What does the schedule look like?
Jessica: We aim for three workouts a week together, – typically on Monday, Wednesday and Friday mornings. We set the alarm for 5:30AM and try to get started by 6:00 (which is sometimes 6:15!), so that we have time to shower and get breakfast before getting the kids off to school and heading to work. The workouts are anywhere from 30-60 minutes, depending on what we have time for. There have been weeks when we’ve had to shuffle the days around or cut workouts short because of all sorts of things – the kids bickering, sleeping late, someone not feeling well, travel, etc. We just adapt as we go and make the most of it.
Has it changed your relationship? If so, In what ways?

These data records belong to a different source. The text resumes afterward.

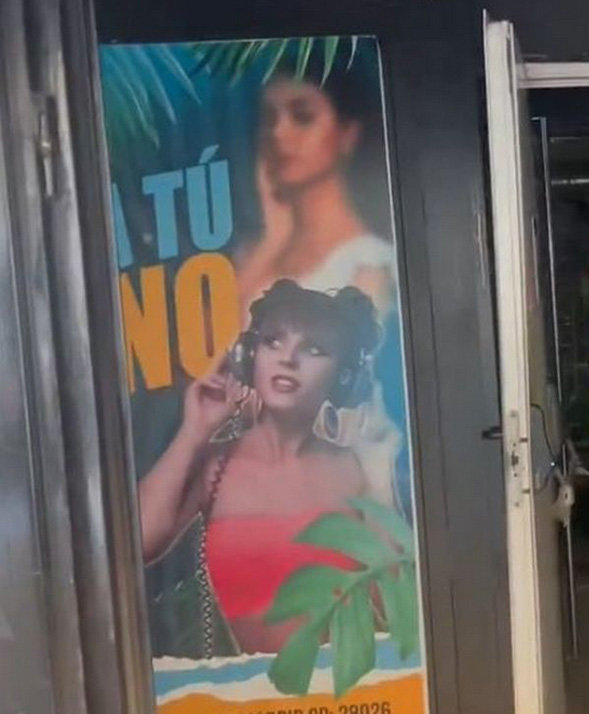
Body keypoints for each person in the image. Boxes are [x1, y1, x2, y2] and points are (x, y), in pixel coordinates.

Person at [138, 280, 388, 655]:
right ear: (246, 357)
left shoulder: (357, 468)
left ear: (345, 379)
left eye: (314, 349)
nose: (288, 358)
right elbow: (134, 543)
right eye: (273, 341)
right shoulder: (213, 468)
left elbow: (402, 611)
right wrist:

Robert: Exercise had always been something that we did on our own rather than together, partially out of necessity due to the demands of watching our kids when they were younger. We’d take turns in the early mornings to get our runs done before the work day, and each have our own nights for yoga classes. While we talked about and supported one another in our goals, they were individual goals. Working out together shifted the focus from personal race times and distances to simply being healthy together. The goal was twofold: both getting exercise AND spending time together. Parenting three kids and working is hard, and doing these workouts together helps us to stay focused on each other so we’re better able to handle the swirling stresses of our life as a team.
What advice would you give to other partners looking for ways to live a healthier lifestyle together?
Robert: START. Jessica was a runner for many years before I even considered running. What held me back for a while was that nasty, self-fulfilling voice comparing my abilities to Jessica and other, more experienced runners. I thought that because I didn’t have their speed or endurance that meant my effort or the benefits I experienced were somehow less. That first run was the hardest for me. Just accepting that I was going to suck at it at first, and trusting that if I stuck with it I’d get better and stronger — and it would suck less. It was the same when we started our strength workouts together – the early mornings were hard, and I didn’t have the strength or endurance that I wanted, or that Jessica had (I’m not competitive ). But knowing that Jessica was counting on me for motivation as much as I was counting on her helped a ton. That commitment to each other to get started – the first time and really for lots of the workouts since – has been a huge motivator and is key, I think, for any couple that wants to do this together. Make a commitment to each other and trust that sometimes you’ll need to pull your partner and sometimes you’ll need to be pushed. And listen to each other – what motivates and strengthens you may not be what works for your partner. Have a plan, but be open to adjusting things so that it works for both of you.
Jessica: Do your workouts based on timed intervals rather than having a set number of reps and sets for each exercise. Chances are that at least in the beginning, you and your partner will be at different fitness levels or some of the exercises will be easier or harder for one of you than they are for the other. When you set the clock and say “we are going to do these exercises for X number of minutes”, it doesn’t matter whether one of you is faster or slower at it than the other. You just keep moving until the clock stops, and you both start and finish together no matter where you are. Doing strength workouts this way with your partner is ideal I think – because pace just isn’t an issue.
How do you encourage one another to beat yesterday?
Robert: There have been a lot of mornings when the alarm has gone off and we’re laying in bed trying to find the motivation to get dressed and out to the garage for our workout. A pat on the leg and a “Come on, let’s go. It’ll feel good.” is usually just the little push we need to get going – that reminder of how good it felt after our last workout, and that we’re in it together.